** WRITTEN TASK **
Scan the data below and pick out the lines containing the word "synthesis".
DATA UNDER STUDY section start
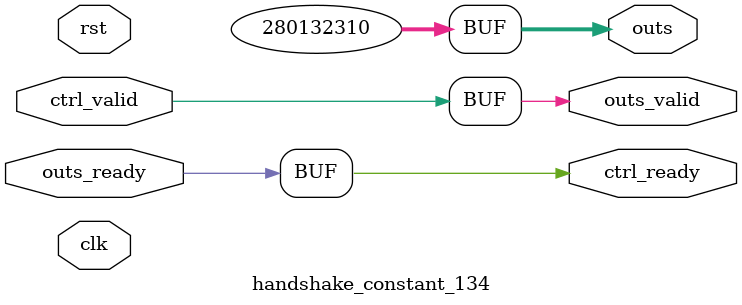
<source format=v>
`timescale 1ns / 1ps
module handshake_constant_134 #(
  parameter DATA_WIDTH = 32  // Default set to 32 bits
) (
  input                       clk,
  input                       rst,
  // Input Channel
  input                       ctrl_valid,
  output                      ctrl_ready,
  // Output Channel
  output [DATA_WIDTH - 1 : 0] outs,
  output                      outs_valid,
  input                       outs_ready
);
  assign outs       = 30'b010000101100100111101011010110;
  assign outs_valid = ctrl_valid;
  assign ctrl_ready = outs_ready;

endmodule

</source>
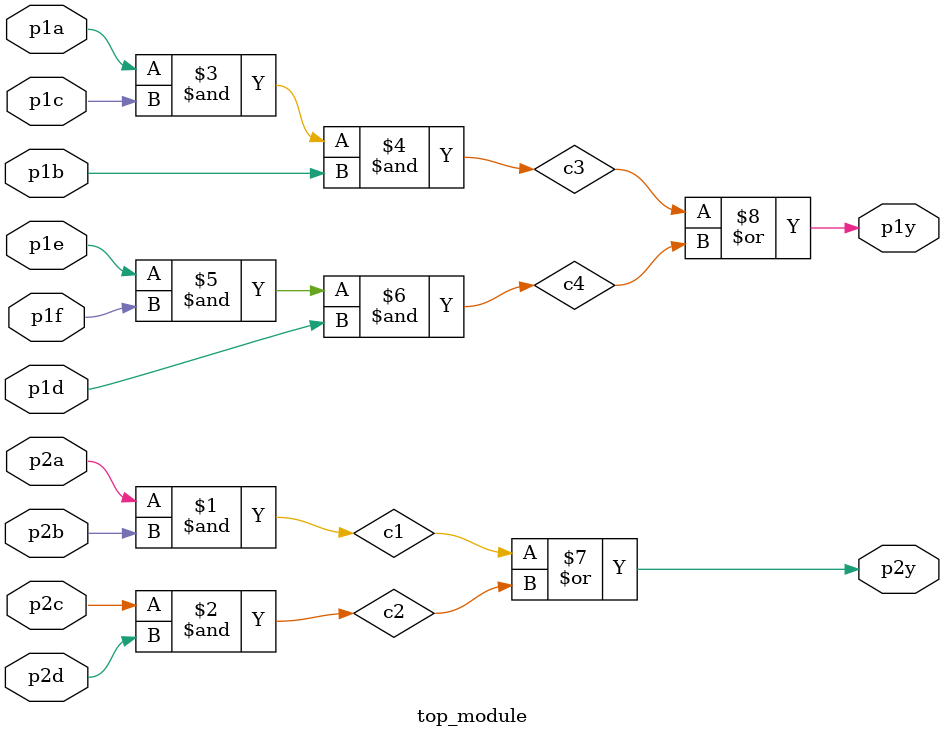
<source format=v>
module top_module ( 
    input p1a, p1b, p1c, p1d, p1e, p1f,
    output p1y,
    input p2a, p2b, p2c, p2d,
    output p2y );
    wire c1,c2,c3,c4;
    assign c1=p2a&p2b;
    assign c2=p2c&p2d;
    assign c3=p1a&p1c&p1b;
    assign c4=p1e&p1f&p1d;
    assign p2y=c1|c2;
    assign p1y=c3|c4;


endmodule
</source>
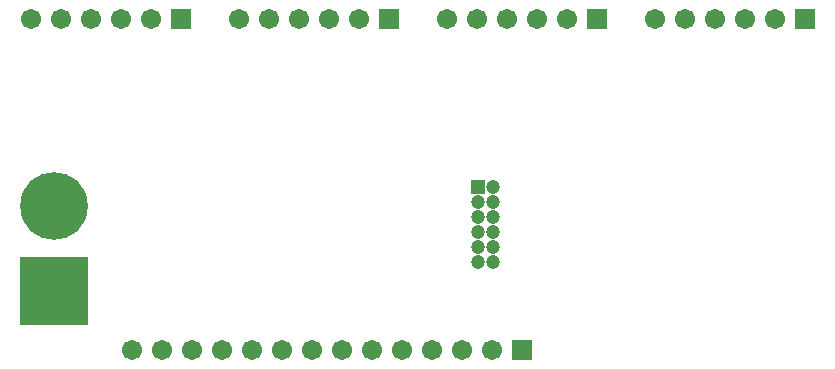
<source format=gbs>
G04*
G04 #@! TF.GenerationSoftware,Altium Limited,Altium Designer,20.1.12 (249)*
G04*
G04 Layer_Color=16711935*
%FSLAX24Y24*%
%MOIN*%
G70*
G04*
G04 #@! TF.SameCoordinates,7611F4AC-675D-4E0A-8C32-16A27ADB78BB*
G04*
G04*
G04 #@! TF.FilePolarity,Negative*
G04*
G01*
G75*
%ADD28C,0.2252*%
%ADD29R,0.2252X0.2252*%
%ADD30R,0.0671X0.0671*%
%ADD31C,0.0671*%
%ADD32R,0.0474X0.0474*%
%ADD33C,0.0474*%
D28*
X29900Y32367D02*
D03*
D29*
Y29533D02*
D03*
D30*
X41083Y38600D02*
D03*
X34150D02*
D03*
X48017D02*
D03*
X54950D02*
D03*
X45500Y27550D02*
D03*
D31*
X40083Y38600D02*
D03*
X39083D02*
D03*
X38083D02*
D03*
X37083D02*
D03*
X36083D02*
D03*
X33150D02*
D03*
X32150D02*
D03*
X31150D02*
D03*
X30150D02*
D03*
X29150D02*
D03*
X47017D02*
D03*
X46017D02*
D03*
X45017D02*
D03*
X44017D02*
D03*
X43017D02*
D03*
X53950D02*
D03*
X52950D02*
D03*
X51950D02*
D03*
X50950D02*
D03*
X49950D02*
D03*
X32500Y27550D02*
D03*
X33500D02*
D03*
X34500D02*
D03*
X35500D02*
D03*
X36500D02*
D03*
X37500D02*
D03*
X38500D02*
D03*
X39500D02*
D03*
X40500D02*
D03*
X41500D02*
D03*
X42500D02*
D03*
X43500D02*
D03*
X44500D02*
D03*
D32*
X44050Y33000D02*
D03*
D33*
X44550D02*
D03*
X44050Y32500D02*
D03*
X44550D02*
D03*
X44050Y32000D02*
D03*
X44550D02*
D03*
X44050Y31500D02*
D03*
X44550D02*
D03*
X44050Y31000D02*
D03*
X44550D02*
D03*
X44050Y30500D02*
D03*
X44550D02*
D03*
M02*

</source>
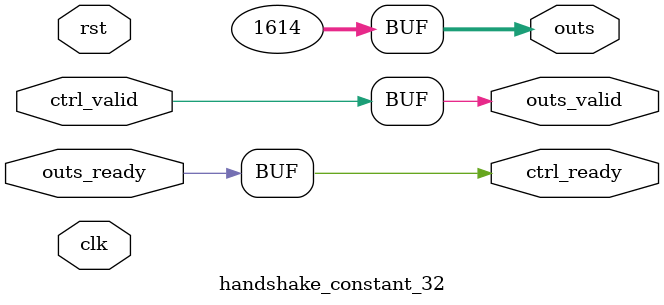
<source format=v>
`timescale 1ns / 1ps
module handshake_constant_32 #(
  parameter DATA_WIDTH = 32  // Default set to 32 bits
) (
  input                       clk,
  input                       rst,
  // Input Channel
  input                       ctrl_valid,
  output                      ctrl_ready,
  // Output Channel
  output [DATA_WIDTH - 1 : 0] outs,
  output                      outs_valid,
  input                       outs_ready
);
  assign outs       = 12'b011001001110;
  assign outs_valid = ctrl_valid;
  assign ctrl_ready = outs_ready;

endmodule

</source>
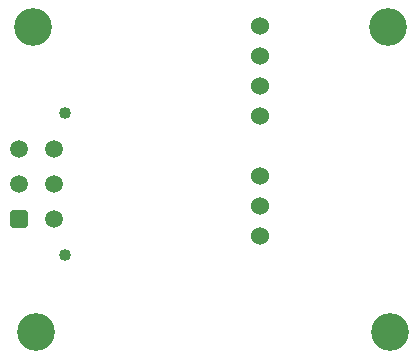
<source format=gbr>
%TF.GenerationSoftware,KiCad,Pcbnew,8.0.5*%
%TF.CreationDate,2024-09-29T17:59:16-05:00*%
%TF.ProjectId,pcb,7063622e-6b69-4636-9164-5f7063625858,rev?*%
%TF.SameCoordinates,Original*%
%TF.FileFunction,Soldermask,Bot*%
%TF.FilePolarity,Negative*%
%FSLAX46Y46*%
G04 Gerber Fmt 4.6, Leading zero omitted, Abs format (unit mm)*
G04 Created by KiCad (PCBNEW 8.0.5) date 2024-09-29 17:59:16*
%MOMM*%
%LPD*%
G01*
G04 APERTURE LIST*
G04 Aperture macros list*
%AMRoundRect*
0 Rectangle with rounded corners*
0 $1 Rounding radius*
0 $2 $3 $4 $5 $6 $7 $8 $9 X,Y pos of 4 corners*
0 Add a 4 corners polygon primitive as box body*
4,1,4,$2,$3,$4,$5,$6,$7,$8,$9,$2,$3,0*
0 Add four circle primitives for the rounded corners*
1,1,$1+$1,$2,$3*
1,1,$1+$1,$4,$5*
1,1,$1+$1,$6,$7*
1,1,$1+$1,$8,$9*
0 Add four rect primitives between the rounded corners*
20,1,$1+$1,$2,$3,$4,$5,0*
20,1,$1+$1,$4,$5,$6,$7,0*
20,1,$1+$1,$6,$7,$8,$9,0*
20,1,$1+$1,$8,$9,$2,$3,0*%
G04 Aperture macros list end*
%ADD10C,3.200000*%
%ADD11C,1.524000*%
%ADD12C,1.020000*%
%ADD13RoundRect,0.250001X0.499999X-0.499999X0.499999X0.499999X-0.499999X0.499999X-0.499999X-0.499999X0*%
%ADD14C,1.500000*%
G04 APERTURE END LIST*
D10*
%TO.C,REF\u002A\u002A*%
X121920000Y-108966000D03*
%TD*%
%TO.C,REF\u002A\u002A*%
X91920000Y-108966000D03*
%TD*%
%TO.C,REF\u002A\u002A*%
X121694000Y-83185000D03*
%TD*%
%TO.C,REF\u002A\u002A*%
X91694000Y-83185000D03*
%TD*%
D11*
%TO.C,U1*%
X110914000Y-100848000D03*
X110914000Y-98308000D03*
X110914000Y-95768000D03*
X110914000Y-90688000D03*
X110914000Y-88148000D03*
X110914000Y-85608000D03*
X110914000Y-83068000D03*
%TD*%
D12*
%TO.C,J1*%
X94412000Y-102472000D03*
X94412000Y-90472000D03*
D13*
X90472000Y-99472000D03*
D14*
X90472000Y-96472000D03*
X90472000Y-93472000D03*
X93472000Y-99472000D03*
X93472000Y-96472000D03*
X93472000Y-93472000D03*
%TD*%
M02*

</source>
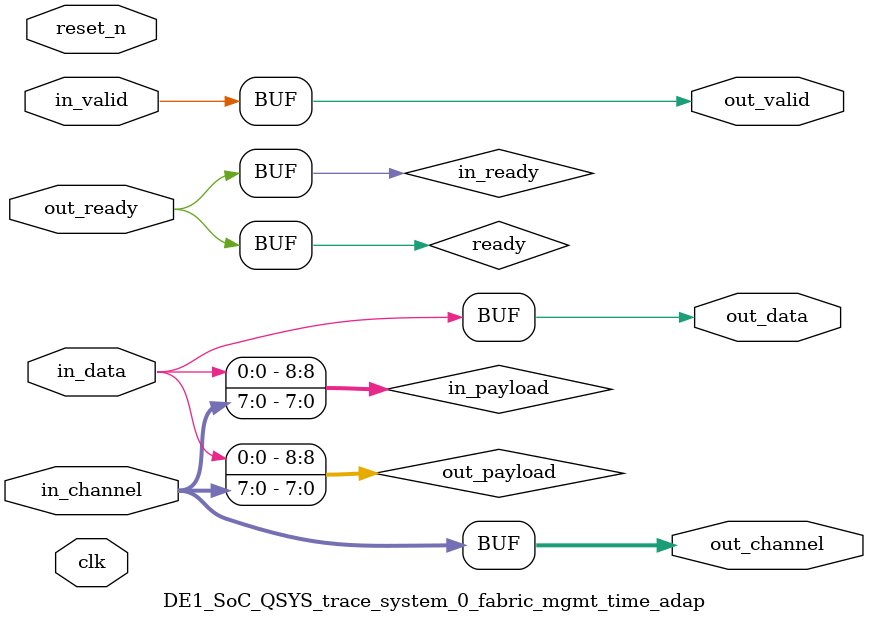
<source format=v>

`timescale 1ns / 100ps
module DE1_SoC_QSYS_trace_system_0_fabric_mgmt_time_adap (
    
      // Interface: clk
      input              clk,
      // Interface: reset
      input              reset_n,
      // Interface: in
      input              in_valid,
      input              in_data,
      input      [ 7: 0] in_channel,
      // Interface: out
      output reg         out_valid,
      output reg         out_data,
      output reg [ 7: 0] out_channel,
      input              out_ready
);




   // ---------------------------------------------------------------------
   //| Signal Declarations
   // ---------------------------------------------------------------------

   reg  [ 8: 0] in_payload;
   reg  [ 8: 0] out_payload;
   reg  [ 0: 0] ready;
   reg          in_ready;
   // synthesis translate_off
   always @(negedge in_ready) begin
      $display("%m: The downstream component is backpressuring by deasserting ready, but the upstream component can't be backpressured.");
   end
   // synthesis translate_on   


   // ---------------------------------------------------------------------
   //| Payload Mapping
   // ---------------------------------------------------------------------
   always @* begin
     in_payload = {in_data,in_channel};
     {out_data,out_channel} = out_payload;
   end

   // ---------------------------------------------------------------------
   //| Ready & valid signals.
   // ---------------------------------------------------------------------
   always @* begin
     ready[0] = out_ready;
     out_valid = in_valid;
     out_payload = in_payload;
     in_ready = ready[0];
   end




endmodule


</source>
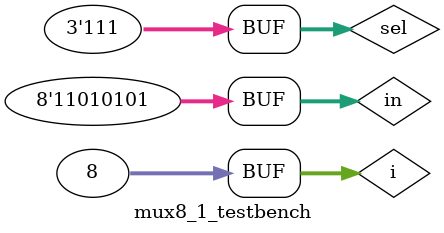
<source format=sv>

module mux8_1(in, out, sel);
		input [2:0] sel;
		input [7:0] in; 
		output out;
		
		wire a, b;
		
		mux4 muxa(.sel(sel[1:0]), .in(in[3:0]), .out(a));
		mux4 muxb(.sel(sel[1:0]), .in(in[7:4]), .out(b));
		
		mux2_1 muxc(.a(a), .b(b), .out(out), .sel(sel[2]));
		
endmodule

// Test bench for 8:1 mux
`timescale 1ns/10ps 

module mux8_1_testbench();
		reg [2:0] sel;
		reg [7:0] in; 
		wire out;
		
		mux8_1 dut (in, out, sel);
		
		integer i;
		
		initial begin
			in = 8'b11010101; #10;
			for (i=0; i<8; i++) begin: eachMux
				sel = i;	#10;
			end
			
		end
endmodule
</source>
DATA UNDER STUDY section end
** YOUR SOLUTION **
   // synthesis translate_off
   // synthesis translate_on   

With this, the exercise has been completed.